Journal of Fluid Mechanics Webinar Series: Dennice Gayme, Johns Hopkins University, USA

The Leeds Institute for Fluid Dynamics is delighted to partner with the Department of Applied Mathematics and Theoretical Physics at the University of Cambridge, the UK Fluids Network, and the Journal of Fluid Mechanics to deliver a regular webinar series on fluids-related topics.

The autumn edition of the Fluid Mechanics Webinar Series will take place over ten weeks between 2nd October and 4th December 2020. Registration will remain open, and please note that if you have already registered you need not register again.

Video recordings of past webinars will be made available soon. Watch this space!

Speaker: Dennice Gayme, Johns Hopkins University, USA

Date/Time: Friday 6th November, 2020. 4:00 pm GMT/11 am EST

Title: Wind farm modeling and control for power grid support

Abstract: Traditional wind farm modeling and control strategies focus on layout design and maximizing wind power output. However, transitioning into the role of a major power system supplier necessitates new models and control designs that enable wind farms to provide the grid services that are often required of conventional generators. This talk introduces a model-based wind farm control approach for tracking a time-varying power signal, such as a power grid frequency regulation command. The underlying time-varying wake model extends commonly used static models to account for wake advection and lateral wake interactions.

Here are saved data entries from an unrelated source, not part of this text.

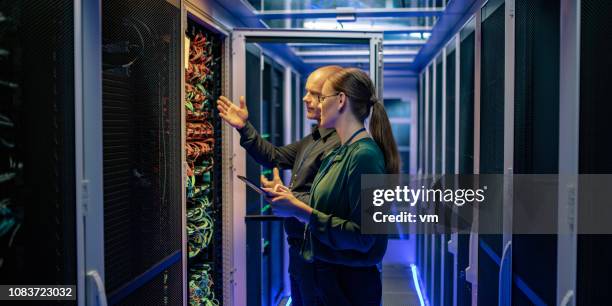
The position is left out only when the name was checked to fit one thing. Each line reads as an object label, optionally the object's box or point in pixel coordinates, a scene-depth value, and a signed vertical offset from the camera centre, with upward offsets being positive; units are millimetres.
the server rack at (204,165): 2707 -132
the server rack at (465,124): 2734 +84
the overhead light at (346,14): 3318 +779
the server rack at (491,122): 2150 +76
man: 2125 -54
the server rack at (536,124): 1589 +50
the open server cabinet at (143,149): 1491 -29
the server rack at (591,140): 1223 +0
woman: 1705 -188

We perform numerical studies of the controlled wind farm using a large eddy simulation (LES) with actuator disks as a wind farm model. Our results show that embedding this type of dynamic wake model within a model-based receding horizon control framework leads to a controlled wind farm that qualifies to participate in markets for correcting short-term imbalances in active power generation and load on the power grid (frequency regulation). Accounting for the aerodynamic interactions between turbines within the proposed control strategy yields large increases in efficiency over prevailing approaches by achieving commensurate up-regulation with smaller derates (reductions in wind farm power set points). This potential for derate reduction has important economic implications because smaller derates directly correspond to reductions in the loss of bulk power revenue associated with participating in regulation markets.